EXERCISE REQUIREMENTS: From the first line to the last, repeat the data exactly but leave out the pictures.

MATERIAL PROVIDED:
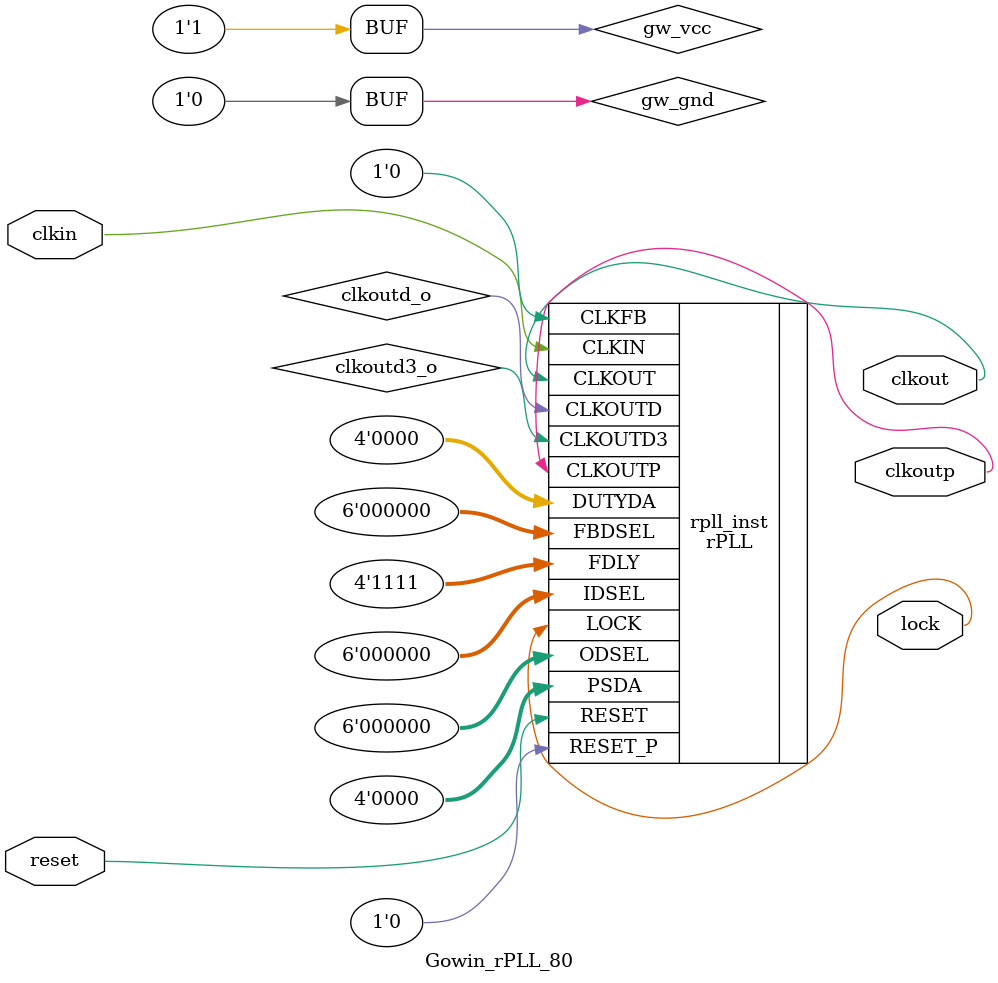
<source format=v>

module Gowin_rPLL_80 (clkout, lock, clkoutp, reset, clkin);

output clkout;
output lock;
output clkoutp;
input reset;
input clkin;

wire clkoutd_o;
wire clkoutd3_o;
wire gw_vcc;
wire gw_gnd;

assign gw_vcc = 1'b1;
assign gw_gnd = 1'b0;

rPLL rpll_inst (
    .CLKOUT(clkout),
    .LOCK(lock),
    .CLKOUTP(clkoutp),
    .CLKOUTD(clkoutd_o),
    .CLKOUTD3(clkoutd3_o),
    .RESET(reset),
    .RESET_P(gw_gnd),
    .CLKIN(clkin),
    .CLKFB(gw_gnd),
    .FBDSEL({gw_gnd,gw_gnd,gw_gnd,gw_gnd,gw_gnd,gw_gnd}),
    .IDSEL({gw_gnd,gw_gnd,gw_gnd,gw_gnd,gw_gnd,gw_gnd}),
    .ODSEL({gw_gnd,gw_gnd,gw_gnd,gw_gnd,gw_gnd,gw_gnd}),
    .PSDA({gw_gnd,gw_gnd,gw_gnd,gw_gnd}),
    .DUTYDA({gw_gnd,gw_gnd,gw_gnd,gw_gnd}),
    .FDLY({gw_vcc,gw_vcc,gw_vcc,gw_vcc})
);

defparam rpll_inst.FCLKIN = "40";
defparam rpll_inst.DYN_IDIV_SEL = "false";
defparam rpll_inst.IDIV_SEL = 0;
defparam rpll_inst.DYN_FBDIV_SEL = "false";
defparam rpll_inst.FBDIV_SEL = 1;
defparam rpll_inst.DYN_ODIV_SEL = "false";
defparam rpll_inst.ODIV_SEL = 8;
defparam rpll_inst.PSDA_SEL = "0000";
defparam rpll_inst.DYN_DA_EN = "false";
defparam rpll_inst.DUTYDA_SEL = "1001";
defparam rpll_inst.CLKOUT_FT_DIR = 1'b1;
defparam rpll_inst.CLKOUTP_FT_DIR = 1'b1;
defparam rpll_inst.CLKOUT_DLY_STEP = 0;
defparam rpll_inst.CLKOUTP_DLY_STEP = 0;
defparam rpll_inst.CLKFB_SEL = "internal";
defparam rpll_inst.CLKOUT_BYPASS = "false";
defparam rpll_inst.CLKOUTP_BYPASS = "false";
defparam rpll_inst.CLKOUTD_BYPASS = "false";
defparam rpll_inst.DYN_SDIV_SEL = 2;
defparam rpll_inst.CLKOUTD_SRC = "CLKOUT";
defparam rpll_inst.CLKOUTD3_SRC = "CLKOUT";
defparam rpll_inst.DEVICE = "GW2AR-18C";

endmodule //Gowin_rPLL_80

</source>
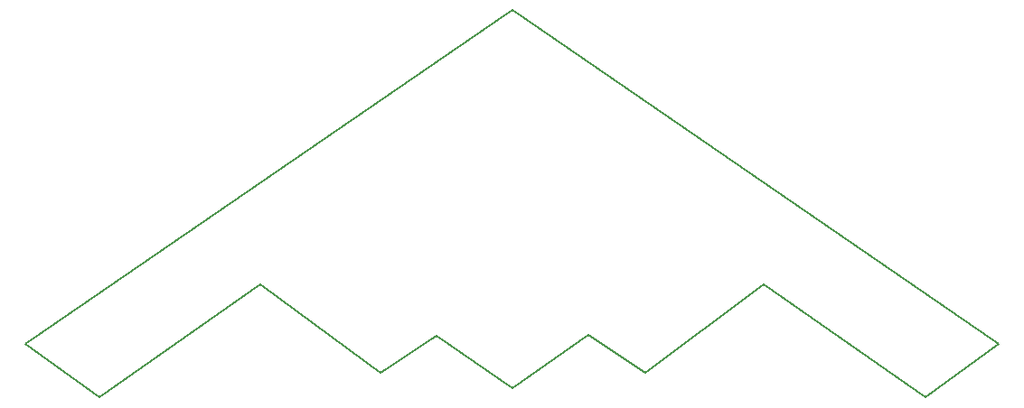
<source format=gm1>
G04 #@! TF.GenerationSoftware,KiCad,Pcbnew,(6.99.0-2452-gdb4f2d9dd8)*
G04 #@! TF.CreationDate,2022-07-25T19:23:05-05:00*
G04 #@! TF.ProjectId,B2,42322e6b-6963-4616-945f-706362585858,rev?*
G04 #@! TF.SameCoordinates,Original*
G04 #@! TF.FileFunction,Profile,NP*
%FSLAX46Y46*%
G04 Gerber Fmt 4.6, Leading zero omitted, Abs format (unit mm)*
G04 Created by KiCad (PCBNEW (6.99.0-2452-gdb4f2d9dd8)) date 2022-07-25 19:23:05*
%MOMM*%
%LPD*%
G01*
G04 APERTURE LIST*
G04 #@! TA.AperFunction,Profile*
%ADD10C,0.180000*%
G04 #@! TD*
G04 APERTURE END LIST*
D10*
X174113698Y-101520897D02*
X162951314Y-109780061D01*
X143404631Y-106301199D02*
X138198859Y-109830111D01*
X138198859Y-109830111D02*
X138198859Y-109830111D01*
X196088064Y-107077061D02*
X196088064Y-107077061D01*
X150537546Y-75792362D02*
X196088064Y-107077061D01*
X157670457Y-106276171D02*
X157670457Y-106276171D01*
X157670457Y-106276171D02*
X150537546Y-111231671D01*
X104911936Y-107102089D02*
X150537546Y-75792362D01*
X162951314Y-109780061D02*
X162951314Y-109780061D01*
X150537546Y-111231671D02*
X143404631Y-106301199D01*
X189255488Y-112082610D02*
X174113698Y-101520897D01*
X126911341Y-101495869D02*
X111844625Y-112107638D01*
X189255488Y-112082610D02*
X189255488Y-112082610D01*
X196088064Y-107077061D02*
X189255488Y-112082610D01*
X143404631Y-106301199D02*
X143404631Y-106301199D01*
X138198859Y-109830111D02*
X126911341Y-101495869D01*
X162951314Y-109780061D02*
X157670457Y-106276171D01*
X126911341Y-101495869D02*
X126911341Y-101495869D01*
X111844625Y-112107638D02*
X111844625Y-112107638D01*
X174113698Y-101520897D02*
X174113698Y-101520897D01*
X150537546Y-75792362D02*
X150537546Y-75792362D01*
X111844625Y-112107638D02*
X104911936Y-107102089D01*
X150537546Y-111231671D02*
X150537546Y-111231671D01*
M02*

</source>
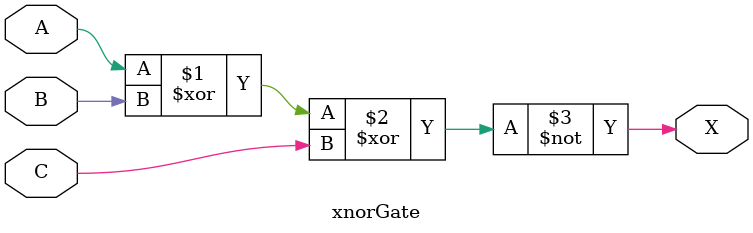
<source format=v>
module xnorGate(A,B,C,X);

    input A,B,C;
    output X;

    // not (V,A);
    // not (W,B);
    // and (X,V,W);
    // and (Y,A,B);
    // or (Z,X,Y);
    assign X = ~(A ^ B ^ C);

endmodule

// XNOR TruthTable
// A B | Y
// 0 0 | 1
// 0 1 | 0
// 1 0 | 0
// 1 1 | 1

// X = A'B' + AB
</source>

ANSWER TO THE EXERCISE:
<source format=v>

module Gowin_rPLL_80 (clkout, lock, clkoutp, reset, clkin);

output clkout;
output lock;
output clkoutp;
input reset;
input clkin;

wire clkoutd_o;
wire clkoutd3_o;
wire gw_vcc;
wire gw_gnd;

assign gw_vcc = 1'b1;
assign gw_gnd = 1'b0;

rPLL rpll_inst (
    .CLKOUT(clkout),
    .LOCK(lock),
    .CLKOUTP(clkoutp),
    .CLKOUTD(clkoutd_o),
    .CLKOUTD3(clkoutd3_o),
    .RESET(reset),
    .RESET_P(gw_gnd),
    .CLKIN(clkin),
    .CLKFB(gw_gnd),
    .FBDSEL({gw_gnd,gw_gnd,gw_gnd,gw_gnd,gw_gnd,gw_gnd}),
    .IDSEL({gw_gnd,gw_gnd,gw_gnd,gw_gnd,gw_gnd,gw_gnd}),
    .ODSEL({gw_gnd,gw_gnd,gw_gnd,gw_gnd,gw_gnd,gw_gnd}),
    .PSDA({gw_gnd,gw_gnd,gw_gnd,gw_gnd}),
    .DUTYDA({gw_gnd,gw_gnd,gw_gnd,gw_gnd}),
    .FDLY({gw_vcc,gw_vcc,gw_vcc,gw_vcc})
);

defparam rpll_inst.FCLKIN = "40";
defparam rpll_inst.DYN_IDIV_SEL = "false";
defparam rpll_inst.IDIV_SEL = 0;
defparam rpll_inst.DYN_FBDIV_SEL = "false";
defparam rpll_inst.FBDIV_SEL = 1;
defparam rpll_inst.DYN_ODIV_SEL = "false";
defparam rpll_inst.ODIV_SEL = 8;
defparam rpll_inst.PSDA_SEL = "0000";
defparam rpll_inst.DYN_DA_EN = "false";
defparam rpll_inst.DUTYDA_SEL = "1001";
defparam rpll_inst.CLKOUT_FT_DIR = 1'b1;
defparam rpll_inst.CLKOUTP_FT_DIR = 1'b1;
defparam rpll_inst.CLKOUT_DLY_STEP = 0;
defparam rpll_inst.CLKOUTP_DLY_STEP = 0;
defparam rpll_inst.CLKFB_SEL = "internal";
defparam rpll_inst.CLKOUT_BYPASS = "false";
defparam rpll_inst.CLKOUTP_BYPASS = "false";
defparam rpll_inst.CLKOUTD_BYPASS = "false";
defparam rpll_inst.DYN_SDIV_SEL = 2;
defparam rpll_inst.CLKOUTD_SRC = "CLKOUT";
defparam rpll_inst.CLKOUTD3_SRC = "CLKOUT";
defparam rpll_inst.DEVICE = "GW2AR-18C";

endmodule //Gowin_rPLL_80

</source>
<source format=gm1>
G04 #@! TF.GenerationSoftware,KiCad,Pcbnew,(6.99.0-2452-gdb4f2d9dd8)*
G04 #@! TF.CreationDate,2022-07-25T19:23:05-05:00*
G04 #@! TF.ProjectId,B2,42322e6b-6963-4616-945f-706362585858,rev?*
G04 #@! TF.SameCoordinates,Original*
G04 #@! TF.FileFunction,Profile,NP*
%FSLAX46Y46*%
G04 Gerber Fmt 4.6, Leading zero omitted, Abs format (unit mm)*
G04 Created by KiCad (PCBNEW (6.99.0-2452-gdb4f2d9dd8)) date 2022-07-25 19:23:05*
%MOMM*%
%LPD*%
G01*
G04 APERTURE LIST*
G04 #@! TA.AperFunction,Profile*
%ADD10C,0.180000*%
G04 #@! TD*
G04 APERTURE END LIST*
D10*
X174113698Y-101520897D02*
X162951314Y-109780061D01*
X143404631Y-106301199D02*
X138198859Y-109830111D01*
X138198859Y-109830111D02*
X138198859Y-109830111D01*
X196088064Y-107077061D02*
X196088064Y-107077061D01*
X150537546Y-75792362D02*
X196088064Y-107077061D01*
X157670457Y-106276171D02*
X157670457Y-106276171D01*
X157670457Y-106276171D02*
X150537546Y-111231671D01*
X104911936Y-107102089D02*
X150537546Y-75792362D01*
X162951314Y-109780061D02*
X162951314Y-109780061D01*
X150537546Y-111231671D02*
X143404631Y-106301199D01*
X189255488Y-112082610D02*
X174113698Y-101520897D01*
X126911341Y-101495869D02*
X111844625Y-112107638D01*
X189255488Y-112082610D02*
X189255488Y-112082610D01*
X196088064Y-107077061D02*
X189255488Y-112082610D01*
X143404631Y-106301199D02*
X143404631Y-106301199D01*
X138198859Y-109830111D02*
X126911341Y-101495869D01*
X162951314Y-109780061D02*
X157670457Y-106276171D01*
X126911341Y-101495869D02*
X126911341Y-101495869D01*
X111844625Y-112107638D02*
X111844625Y-112107638D01*
X174113698Y-101520897D02*
X174113698Y-101520897D01*
X150537546Y-75792362D02*
X150537546Y-75792362D01*
X111844625Y-112107638D02*
X104911936Y-107102089D01*
X150537546Y-111231671D02*
X150537546Y-111231671D01*
M02*

</source>
<source format=v>
module xnorGate(A,B,C,X);

    input A,B,C;
    output X;

    // not (V,A);
    // not (W,B);
    // and (X,V,W);
    // and (Y,A,B);
    // or (Z,X,Y);
    assign X = ~(A ^ B ^ C);

endmodule

// XNOR TruthTable
// A B | Y
// 0 0 | 1
// 0 1 | 0
// 1 0 | 0
// 1 1 | 1

// X = A'B' + AB
</source>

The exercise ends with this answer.